Время не властно над тобой, пока ты внутренне в стихии волны. И сливаешься постоянно с той естественной средой, что рождает для наглядности волны очевидные, — водой.
Отход от исконной среды, ее предательство рождает ответную месть. Всемирный потоп тому свидетельство. Потопы поменьше тоже. Тем более в стране, где бывшему руководителю ракетной промышленности стоило бы улететь навсегда в космос от позора.
Надо сохранять чистым наглядное свидетельство вневременной сути человека. Иначе — без внутренней волны — износ тканей, быстрая смерть.
Чем чаще вы будете идти к воде — тем чаще жизнь будет улыбаться вам.
Боже!
Так начинаются молитвы.
Но они бесконечны. Это тоже волны, это — вода, а не странная звуковая субстанция перед идолическим лицом в рамке.
Птица! Но если она сидит, то лишь затем, чтобы пробудить в созерцающем человеке тоску о постоянном волнообразном птичьем движении. Тогда она снова заволнуется, движимая ветром. А мы можем долго сидеть, превращаясь в камень. Лишь непонятно, почему в таком случае близкие плачут, что мы проваливаемся в землю, почти не оставляя о себе визуального следа? Камень, впрочем, нашел свое правильное место. А зачем человеку становиться им?.. Есть же вода — среда, в которой люди могут стать птицами, постепенно рождая в себе ее внутреннее пробуждение.

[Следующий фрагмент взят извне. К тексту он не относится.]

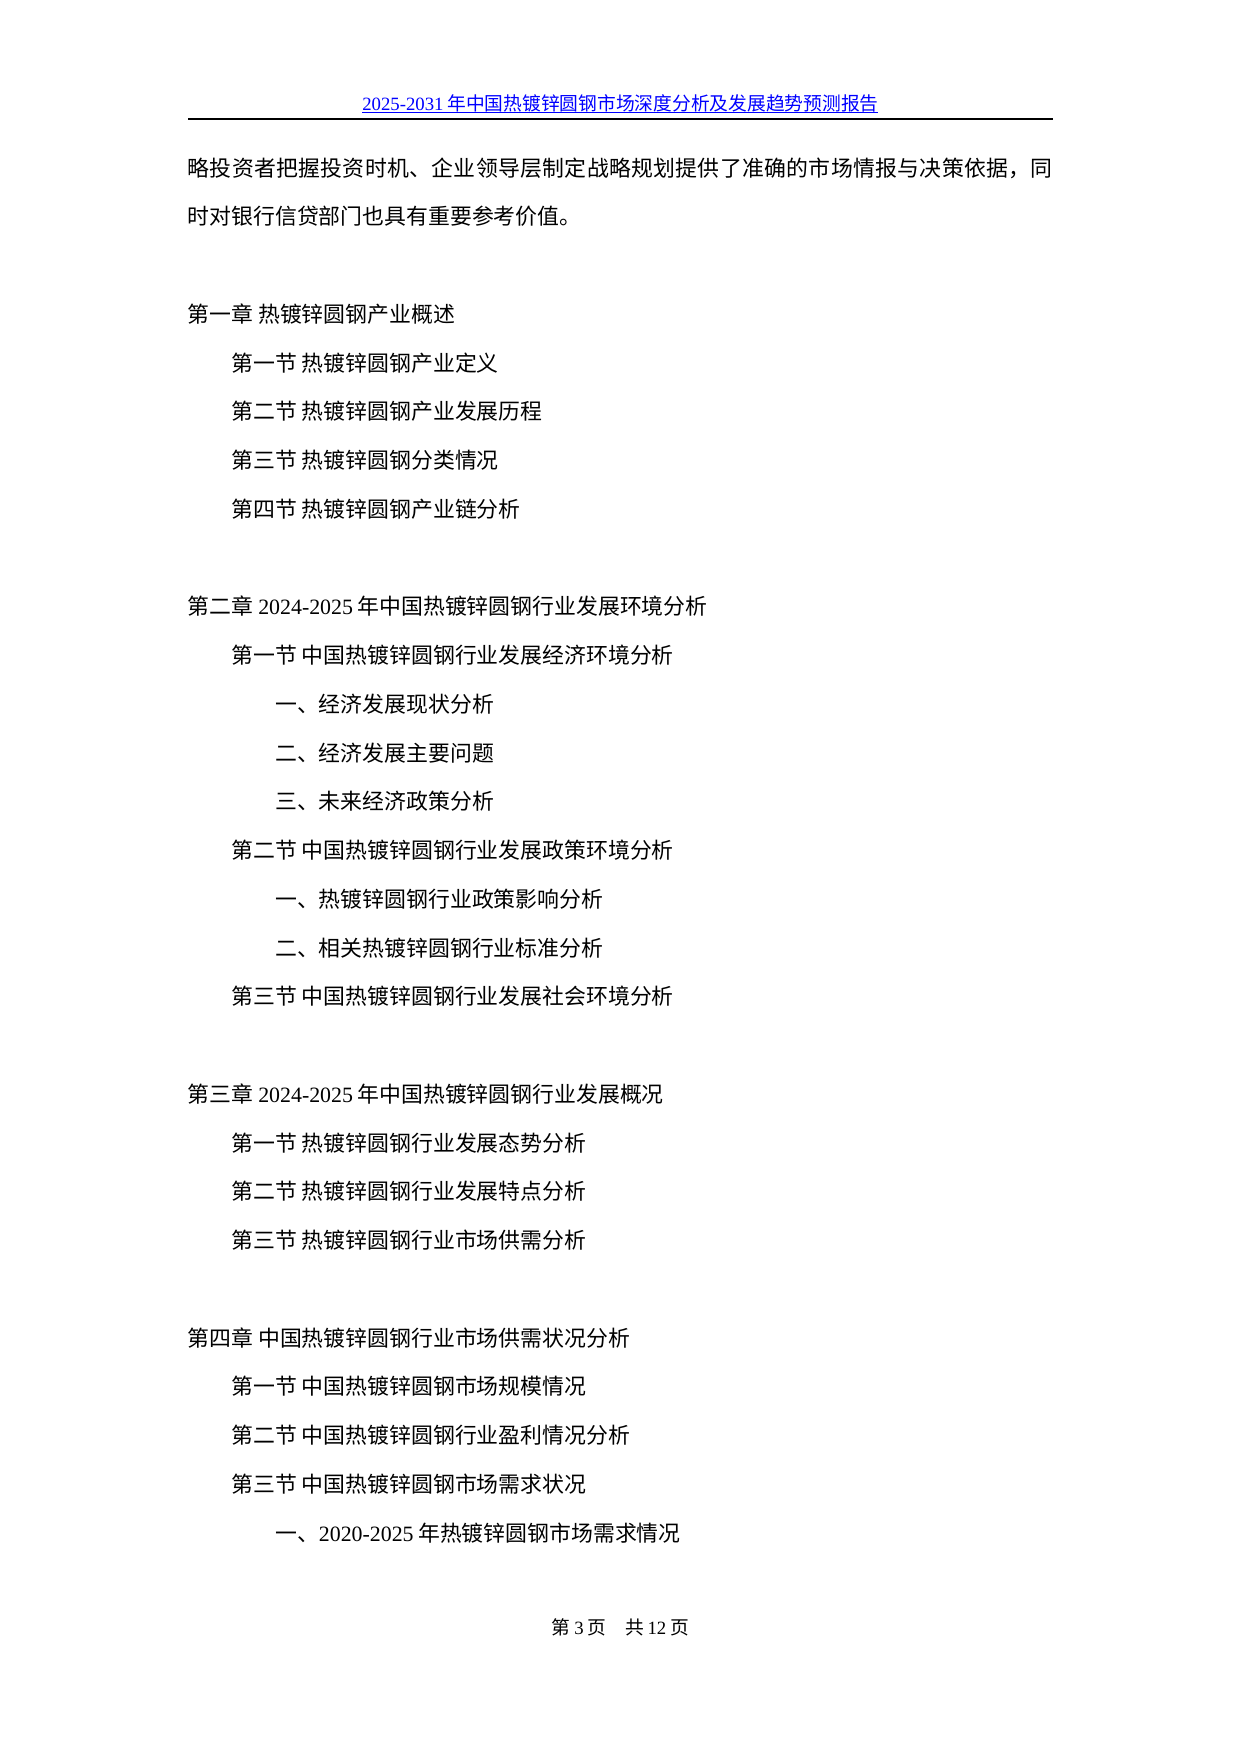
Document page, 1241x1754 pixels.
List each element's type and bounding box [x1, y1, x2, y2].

text [187, 150, 1053, 1548]
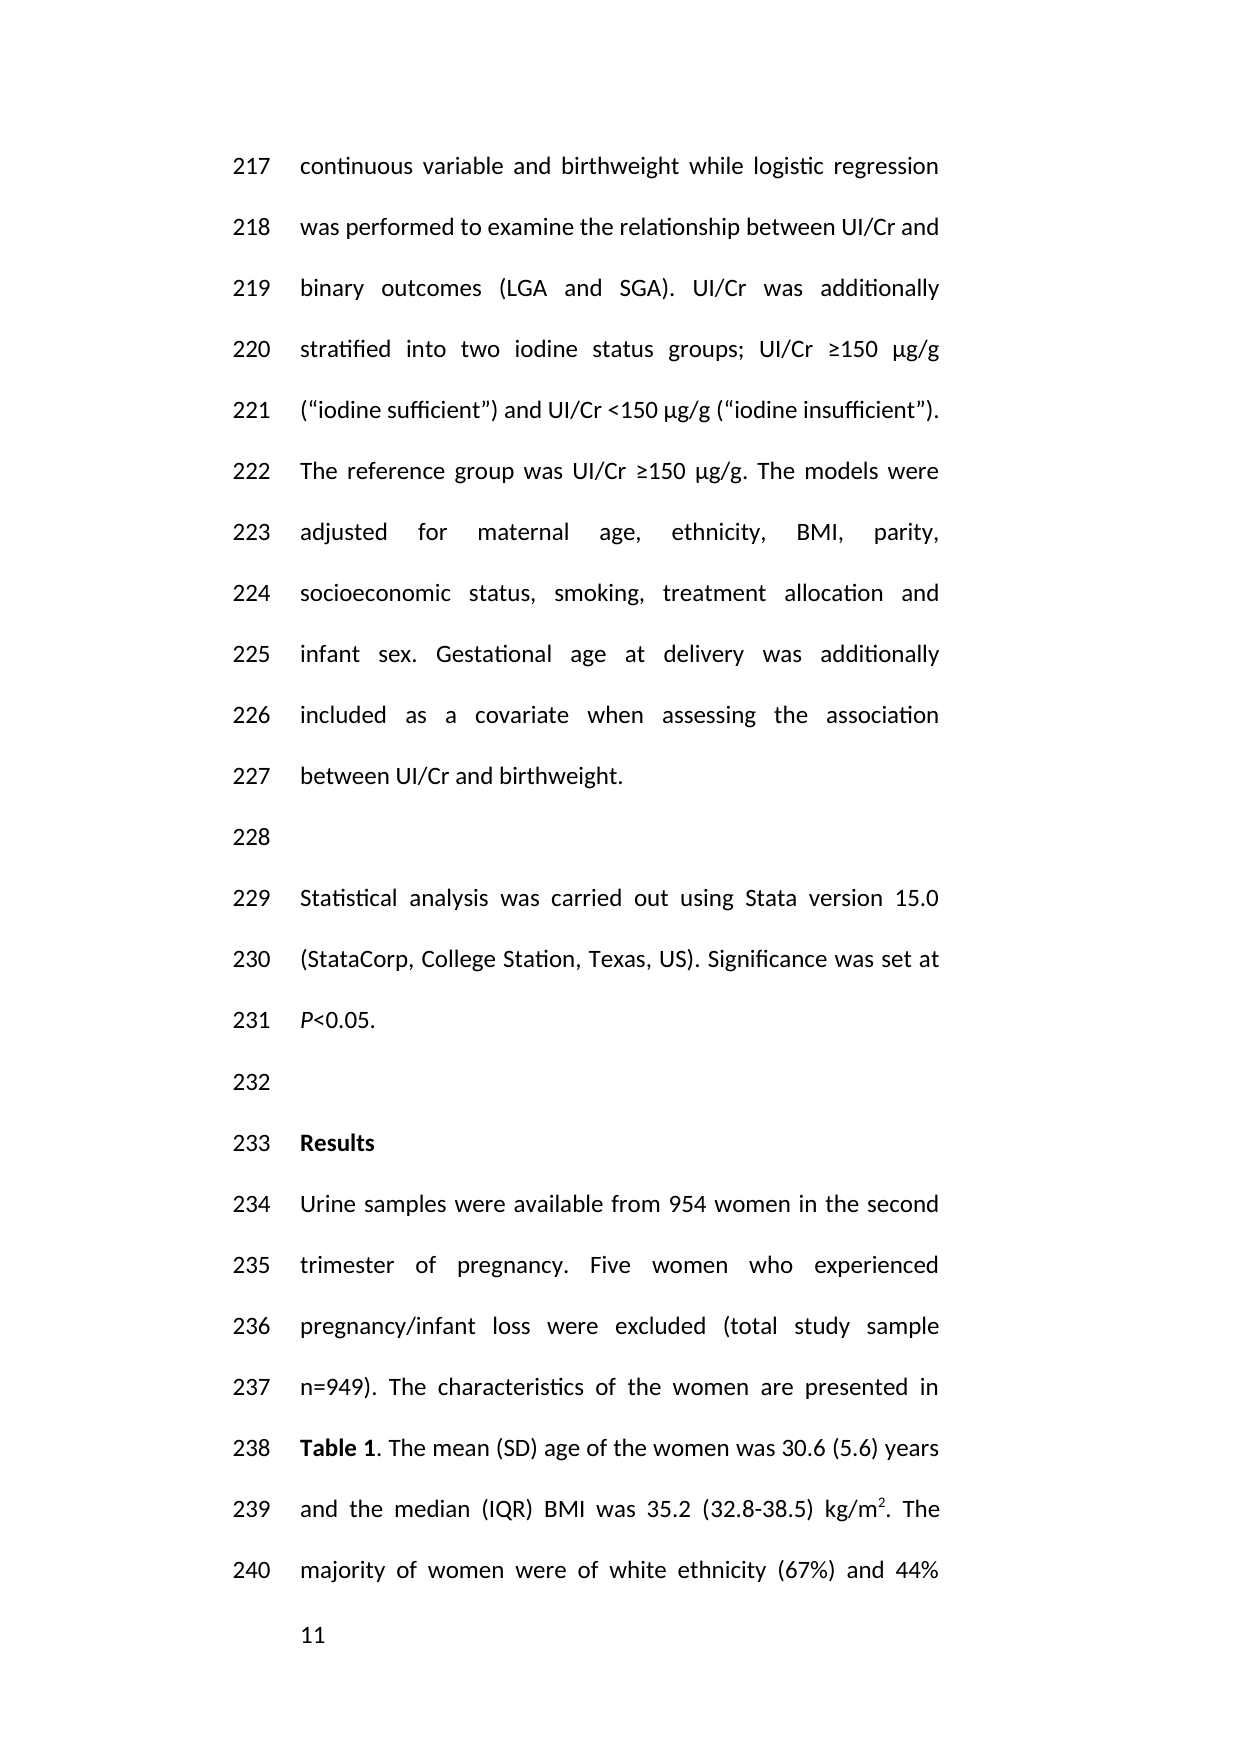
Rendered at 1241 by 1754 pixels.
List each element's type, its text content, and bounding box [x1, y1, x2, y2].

text Results [300, 1127, 940, 1157]
text Statistical analysis was carried out using Stata version 15.0 (StataCorp, College Station, Texas, US). Significance was set at P<0.05. [300, 882, 940, 1035]
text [300, 150, 940, 791]
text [300, 1188, 940, 1584]
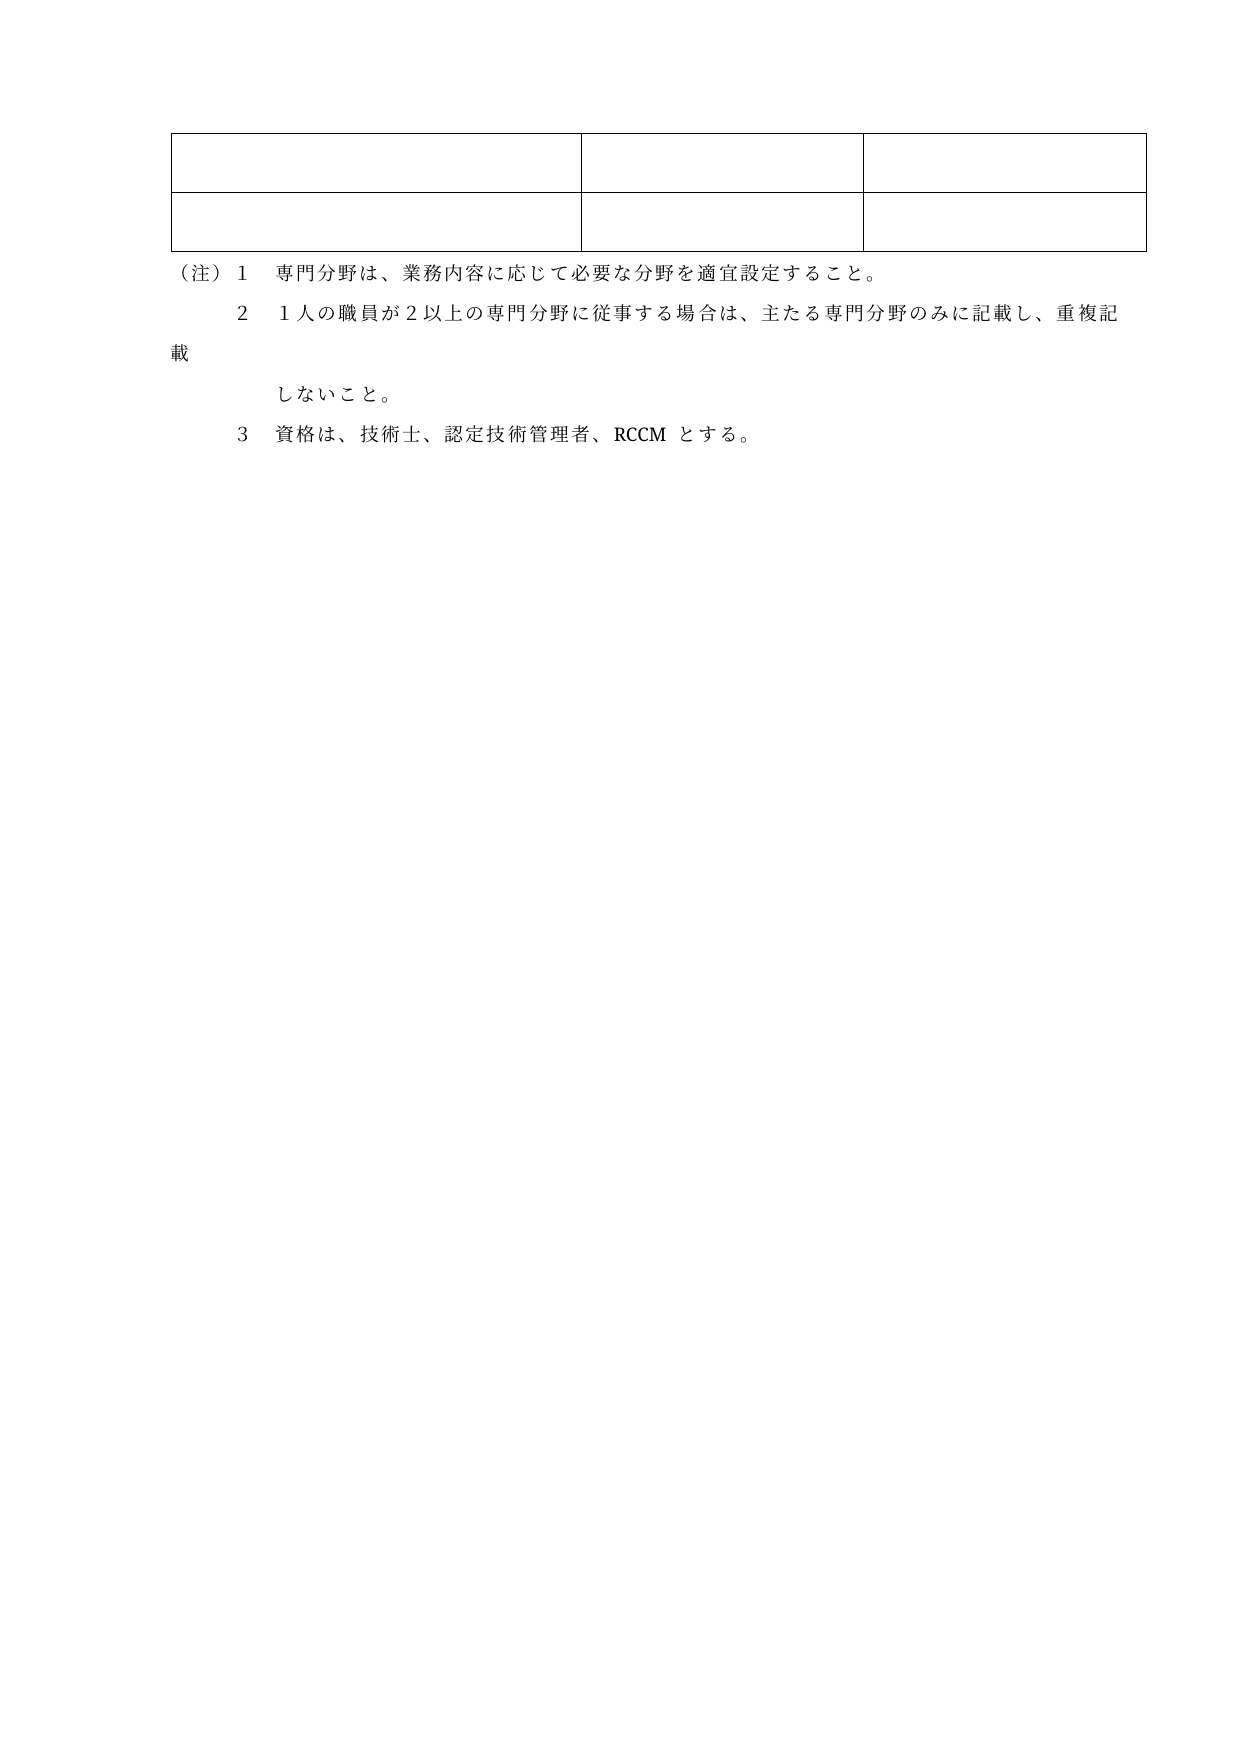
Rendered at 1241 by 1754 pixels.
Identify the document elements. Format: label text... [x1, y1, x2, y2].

Кто бы думал, что и так очень холодная вода с первыми шагами декабря и дальше неуклонно холодеет, пытается стать не водой, а криком. Взламывая своим голым телом, вооруженным немеющими кулаками, прибрежный лед — все более невзламываемый — я снова плыву на дальние скалы. Я верю, что в гармонии с природой, абстрагированной от странных лиц правителей, можно выжить в Украине.
Но с холодами становилось все труднее моделировать в человеческом воздухе — вода — из себя птицу, быть таким же свободным и расслабленным...
А вода все сужалась до размеров проруби. Как родная Украина, стягивающаяся в прорубь. Как бы петля на теле одной из склочных человеческих формаций Вселенной, в которой — высоко! — можно только представить: какие там воды, какие птицы, какие люди, и готовят ли они в воде из себя птиц?
После воды легко, вприпрыжку несешься через цыганский табор к Пьяному базару. Звезды, когда я подпрыгивал особенно высоко, как майские жуки, трескали меня по лбу.